Cyrus Bryant (12 July 1798 – 19 February 1865) was an American educator and scientist and member of Academy of Natural Sciences in Philadelphia. He was brother of William Cullen Bryant and John Howard Bryant.

Cyrus was born in Cummington, Massachusetts as a son of Peter Bryant (1767–1820), a medical doctor and later a state legislator, and Sarah Snell. He had two sisters, Sarah Sneell Bryant (1802–1824), named after her mother, and a sister named Louisa Charity Bryant Olds (1808 - 1868) and four brothers:
- Austin (1793–1866)
- William Cullen (1794–1878)
- Peter Rush (1803–1883), later known as Arthur
- John Howard (1807–1902)

After finishing school, Cyrus was spending summers on a farm and lectured in winters.
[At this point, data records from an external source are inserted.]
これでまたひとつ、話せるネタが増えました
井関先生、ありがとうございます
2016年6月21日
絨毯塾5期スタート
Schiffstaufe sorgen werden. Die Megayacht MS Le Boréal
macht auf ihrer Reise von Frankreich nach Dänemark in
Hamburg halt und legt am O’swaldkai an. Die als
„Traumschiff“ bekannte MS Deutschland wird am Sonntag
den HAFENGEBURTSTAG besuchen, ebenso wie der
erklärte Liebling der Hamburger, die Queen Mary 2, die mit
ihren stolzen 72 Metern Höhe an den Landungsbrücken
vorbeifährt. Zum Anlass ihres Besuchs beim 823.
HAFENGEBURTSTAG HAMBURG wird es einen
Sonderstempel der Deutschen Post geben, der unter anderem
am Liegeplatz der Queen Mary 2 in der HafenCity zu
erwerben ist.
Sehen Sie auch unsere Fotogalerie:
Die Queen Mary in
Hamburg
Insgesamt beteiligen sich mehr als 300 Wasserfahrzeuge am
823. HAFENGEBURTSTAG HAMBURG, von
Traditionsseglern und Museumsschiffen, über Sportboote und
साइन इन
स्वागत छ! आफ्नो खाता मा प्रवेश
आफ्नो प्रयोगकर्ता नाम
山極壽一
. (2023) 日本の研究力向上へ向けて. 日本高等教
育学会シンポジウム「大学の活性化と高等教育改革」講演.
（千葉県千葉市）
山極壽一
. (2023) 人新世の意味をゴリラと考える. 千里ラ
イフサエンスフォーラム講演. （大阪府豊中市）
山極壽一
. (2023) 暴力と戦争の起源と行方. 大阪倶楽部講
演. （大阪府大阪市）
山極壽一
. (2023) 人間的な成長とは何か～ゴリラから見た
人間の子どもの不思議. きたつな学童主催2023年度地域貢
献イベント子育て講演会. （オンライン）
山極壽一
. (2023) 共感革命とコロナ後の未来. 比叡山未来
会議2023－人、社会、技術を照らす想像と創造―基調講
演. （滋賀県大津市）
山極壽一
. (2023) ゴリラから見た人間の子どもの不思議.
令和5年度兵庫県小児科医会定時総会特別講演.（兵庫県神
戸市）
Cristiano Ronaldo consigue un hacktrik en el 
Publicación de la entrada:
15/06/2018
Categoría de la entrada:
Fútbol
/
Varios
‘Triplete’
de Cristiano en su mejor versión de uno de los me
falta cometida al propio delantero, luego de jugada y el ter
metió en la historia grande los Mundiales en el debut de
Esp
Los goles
He then worked as a store clerk in South Carolina for four years. After returning to Cummington, Cyrus helped organize the local lyceum and spent a few years teaching chemistry and mineralogy. In 1832, together with his brother Arthur, Cyrus moved to Princeton, Illinois, where in 1834 he married Julia Everett (1808–1875). In Princeton, he resumed his past activities and served as county clerk and a teacher of chemistry and botany. He was noted for establishing the first library, printing press and agricultural exhibition in Princeton. He was also elected member of Academy of Natural Sciences in Philadelphia.